In December 2021, the committee had submitted its report, which suggested that MLCBI be implemented in India on a “legislative reciprocity” basis which means that insolvency proceedings of only those foreign countries would be recognised or enforced in India which have reciprocated the corresponding rights of recognition or enforcement in their jurisdiction vide enforcement of same or similar legislation.

“This would thus require the adoption of bilateral agreements or amendments to the existing pacts which invariably warrant intense discussions and dialogues as multiple layers of discussion are involved,” says Anjali Jain, partner, Areness.

“Thus, the instant enforcement of cross-border insolvency norms might be hurdled as the effective conclusion of a bilateral pact is generally shadowed by uncertainties,” she says.

Kumar Saurabh Singh, partner at Khaitan & Co, says that the government may enter into bilateral arrangements with other countries also to aid in coordination of the cross-border insolvency process, reduce costs and maximise value of assets of the corporate debtors.

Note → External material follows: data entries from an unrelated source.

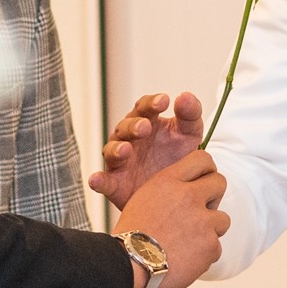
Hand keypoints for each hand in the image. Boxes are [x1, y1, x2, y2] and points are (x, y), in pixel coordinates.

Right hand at [91, 90, 207, 205]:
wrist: (176, 191)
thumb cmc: (178, 157)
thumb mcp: (190, 134)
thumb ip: (190, 114)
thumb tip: (185, 96)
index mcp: (148, 122)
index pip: (145, 107)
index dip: (152, 103)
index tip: (164, 101)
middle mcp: (130, 139)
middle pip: (126, 127)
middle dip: (134, 126)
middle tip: (145, 127)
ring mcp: (121, 161)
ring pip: (112, 151)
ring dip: (116, 149)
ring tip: (125, 150)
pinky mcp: (116, 183)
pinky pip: (104, 182)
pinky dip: (99, 181)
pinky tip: (96, 180)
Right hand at [117, 148, 228, 287]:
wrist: (128, 267)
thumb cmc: (131, 237)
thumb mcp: (143, 201)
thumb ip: (169, 192)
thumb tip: (190, 189)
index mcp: (168, 182)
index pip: (202, 160)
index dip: (207, 171)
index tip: (204, 181)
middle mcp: (188, 196)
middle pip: (220, 183)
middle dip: (214, 197)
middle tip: (202, 212)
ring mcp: (202, 220)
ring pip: (223, 219)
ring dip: (210, 231)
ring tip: (187, 243)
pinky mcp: (210, 244)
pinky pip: (216, 247)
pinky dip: (204, 256)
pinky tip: (185, 260)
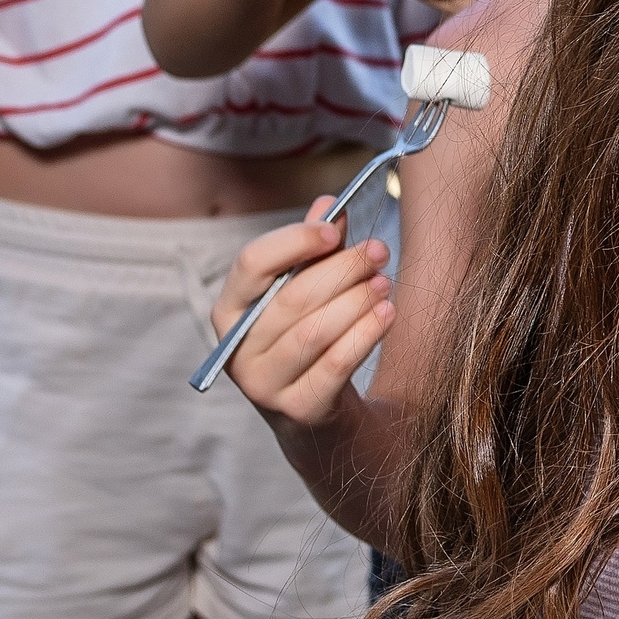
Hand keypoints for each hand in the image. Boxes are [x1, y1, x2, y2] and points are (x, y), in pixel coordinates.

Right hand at [209, 196, 392, 427]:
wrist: (317, 415)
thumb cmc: (310, 336)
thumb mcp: (308, 291)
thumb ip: (315, 249)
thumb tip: (329, 203)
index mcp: (230, 309)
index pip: (251, 263)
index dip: (295, 240)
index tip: (336, 229)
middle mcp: (238, 349)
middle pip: (292, 296)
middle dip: (342, 269)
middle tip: (379, 252)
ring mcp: (264, 384)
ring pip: (314, 331)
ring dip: (357, 301)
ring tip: (385, 284)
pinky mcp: (298, 410)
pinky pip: (335, 366)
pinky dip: (365, 335)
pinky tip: (387, 315)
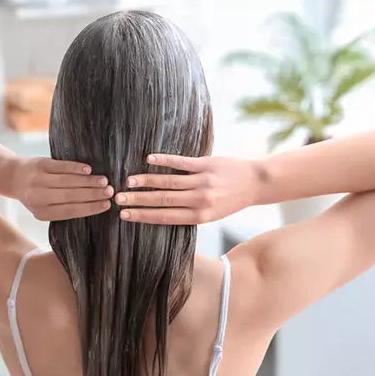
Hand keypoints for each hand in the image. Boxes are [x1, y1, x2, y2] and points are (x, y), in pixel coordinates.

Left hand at [10, 157, 112, 220]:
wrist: (14, 177)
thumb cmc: (36, 195)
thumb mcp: (45, 208)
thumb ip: (64, 208)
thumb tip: (95, 205)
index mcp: (42, 213)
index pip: (70, 211)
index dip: (90, 208)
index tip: (106, 205)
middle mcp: (38, 197)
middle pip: (71, 196)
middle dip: (93, 194)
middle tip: (110, 192)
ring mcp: (38, 179)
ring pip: (68, 181)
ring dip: (88, 181)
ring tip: (104, 181)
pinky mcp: (40, 164)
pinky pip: (61, 166)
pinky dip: (76, 168)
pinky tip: (89, 170)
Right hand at [115, 154, 258, 224]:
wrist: (256, 183)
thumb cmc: (231, 201)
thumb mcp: (211, 214)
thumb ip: (188, 213)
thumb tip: (159, 213)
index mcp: (200, 216)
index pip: (164, 216)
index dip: (143, 216)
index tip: (125, 215)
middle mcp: (200, 200)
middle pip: (163, 200)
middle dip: (138, 200)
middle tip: (118, 199)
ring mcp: (203, 181)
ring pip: (169, 181)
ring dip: (146, 181)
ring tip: (128, 181)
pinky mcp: (206, 164)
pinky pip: (181, 162)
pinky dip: (164, 160)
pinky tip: (149, 159)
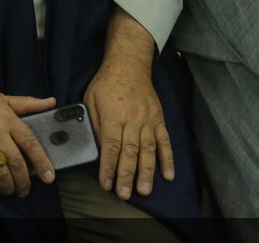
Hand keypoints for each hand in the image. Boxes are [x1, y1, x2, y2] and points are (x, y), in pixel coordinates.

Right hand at [0, 85, 55, 198]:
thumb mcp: (3, 98)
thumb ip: (28, 103)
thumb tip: (51, 102)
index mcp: (7, 119)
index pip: (29, 143)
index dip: (41, 162)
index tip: (49, 176)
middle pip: (15, 162)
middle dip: (24, 181)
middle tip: (26, 190)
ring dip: (9, 187)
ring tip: (13, 191)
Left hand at [85, 53, 173, 200]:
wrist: (129, 64)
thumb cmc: (107, 83)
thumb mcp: (91, 99)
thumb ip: (95, 123)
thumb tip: (99, 147)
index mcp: (113, 115)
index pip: (110, 146)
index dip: (108, 167)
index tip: (106, 183)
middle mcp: (132, 119)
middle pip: (130, 151)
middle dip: (126, 174)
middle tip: (124, 193)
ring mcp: (148, 120)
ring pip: (148, 150)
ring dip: (147, 172)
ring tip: (145, 190)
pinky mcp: (158, 119)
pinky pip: (164, 141)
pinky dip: (167, 158)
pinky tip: (168, 174)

“In this regard, the government may enter into bilateral treaties/arrangements with each other to strengthen the ecosystems in their respective countries to put in place the required infrastructure to enable the various stakeholders in an insolvency resolution ecosystem to better cooperate with each other,” he says.

That said, a 2018 report by the MCA had recommended a certain set of safeguards to be included in the cross-border protocol to protect the substantive and procedural rights of stakeholders of the domestic insolvency resolution process. The MLCBI recognises safeguards which ensure that there may be no derogation of court authority.

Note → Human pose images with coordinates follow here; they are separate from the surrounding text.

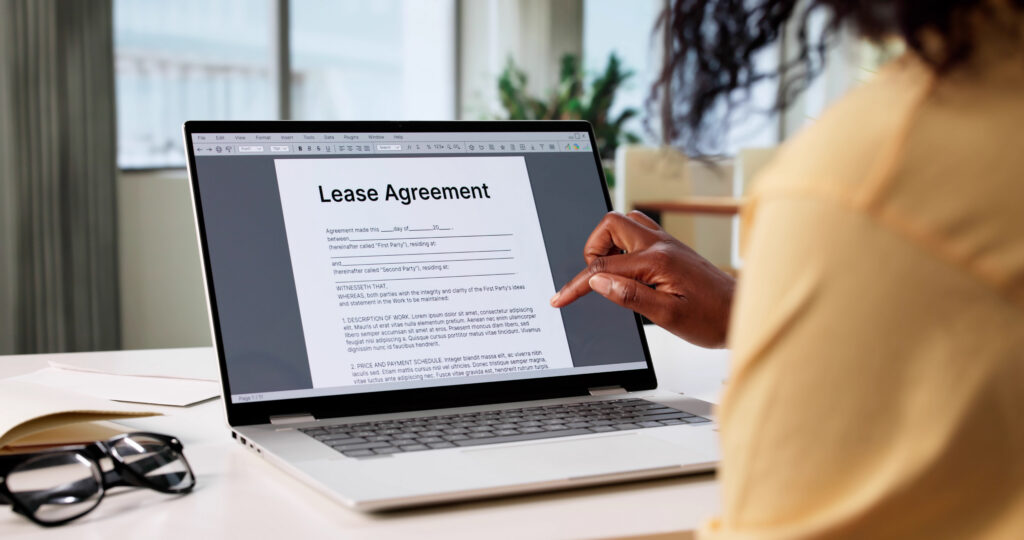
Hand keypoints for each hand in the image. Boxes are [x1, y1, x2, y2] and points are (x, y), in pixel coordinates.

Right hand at [549, 211, 734, 347]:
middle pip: (610, 225)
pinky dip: (624, 247)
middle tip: (595, 280)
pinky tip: (629, 272)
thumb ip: (629, 295)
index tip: (560, 298)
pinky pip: (638, 233)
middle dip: (592, 250)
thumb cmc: (713, 319)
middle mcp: (661, 244)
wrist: (742, 314)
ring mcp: (667, 243)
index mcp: (658, 260)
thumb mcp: (667, 316)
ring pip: (624, 223)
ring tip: (611, 275)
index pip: (603, 266)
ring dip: (609, 244)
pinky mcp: (671, 249)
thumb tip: (597, 280)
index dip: (576, 284)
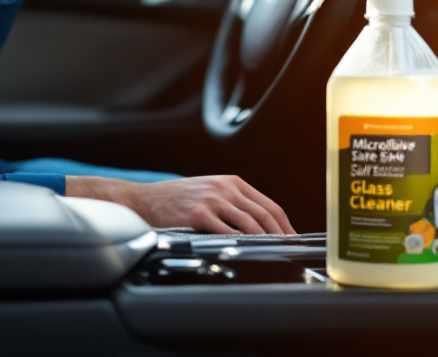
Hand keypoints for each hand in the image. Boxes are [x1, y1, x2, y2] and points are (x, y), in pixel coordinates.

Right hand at [65, 174, 295, 233]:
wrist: (144, 200)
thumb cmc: (176, 200)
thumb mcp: (208, 192)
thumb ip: (232, 204)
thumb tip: (258, 226)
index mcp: (231, 182)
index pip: (268, 204)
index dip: (285, 224)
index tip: (293, 239)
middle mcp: (225, 187)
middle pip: (264, 214)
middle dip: (282, 235)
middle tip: (291, 252)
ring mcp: (213, 199)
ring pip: (250, 223)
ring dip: (267, 241)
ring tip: (276, 256)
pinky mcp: (199, 214)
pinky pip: (228, 232)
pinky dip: (243, 244)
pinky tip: (249, 254)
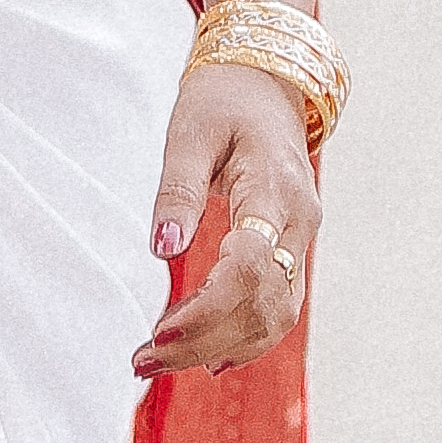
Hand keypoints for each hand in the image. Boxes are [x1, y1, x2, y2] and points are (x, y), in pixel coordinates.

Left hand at [137, 61, 319, 383]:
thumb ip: (177, 191)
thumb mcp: (189, 133)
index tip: (158, 332)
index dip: (207, 310)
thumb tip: (162, 251)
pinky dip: (246, 338)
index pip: (250, 268)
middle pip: (263, 305)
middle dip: (203, 341)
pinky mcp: (291, 249)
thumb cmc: (223, 101)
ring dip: (222, 348)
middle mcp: (297, 222)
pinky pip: (279, 307)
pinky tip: (208, 358)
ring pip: (276, 316)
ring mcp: (300, 238)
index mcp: (273, 190)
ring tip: (161, 360)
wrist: (265, 82)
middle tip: (141, 360)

The report recommends that if the assets of a borrower undergoing insolvency proceedings in a foreign jurisdiction is to be entrusted to a foreign representative, then such assets would only be entrusted upon the National Company Law Tribunal (NCLT) being satisfied that the interests of domestic creditors is sufficiently protected.

“These safeguards in place will ensure that cross-border insolvency proceedings are implemented effectively,” said an official.

Earlier this month, FE had reported that the government is also aiming to redefine and strengthen the out-of-court processes for bankruptcy resolution before introducing cross-border insolvency norms. “The idea is to make the processes more efficient and robust, so that the need for involvement of courts could be reduced and pace of resolution is quickened,” an official had told FE.